Our unlikely hero, Jonah, is stringing-along two women, poised to do some dirty work to make partner at a law firm, and suddenly having strange visions. What’s a guy to do? From the visions he gets the vague idea he should do something good.
Excellent writing with handy chapter titles (inserted in the text) allow the reader to follow the Bible story if the story isn’t obvious.
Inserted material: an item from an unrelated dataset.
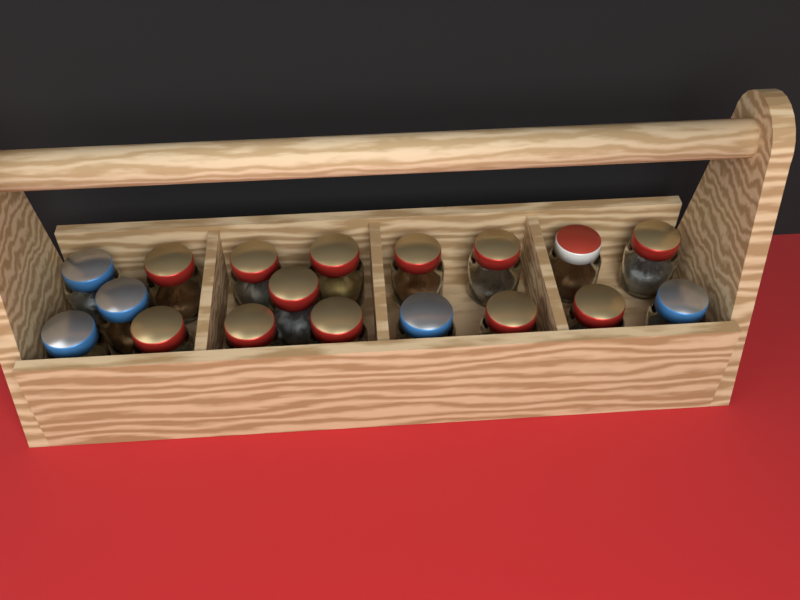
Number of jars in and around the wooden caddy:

One of my favorite quotes:
“He’d been looking at the face of his iPhone as he had these thoughts, staring absently at the announcement of Sylvia’s Incoming Call — and when this announcement vanished, he found himself studying the screen more closely, peering into the device’s little pixilated world. It was so quaint, so tidy, so hopeful in its way: the time across the top in sturdy, soothing Helvetic, the pictogram icons for maps, for messages, for games — whatever you might need to get you through your day. This was, it occurred to him, another version of the puff-clouded heaven with the rosy-cheeked angels that it gave people such comfort to see depicted — to believe in. This was the version that had given him comfort.”
Our book club discussed for a long time. We found the end a bit unsatisfying, but the beginning and middle made up for it.
my source: Book Chicks January pick getting ready for the Festival of Faith and Writing @ Calvin College in April … interesting to note that the story of Jonah is told in Judaism, Christianity, and Islam.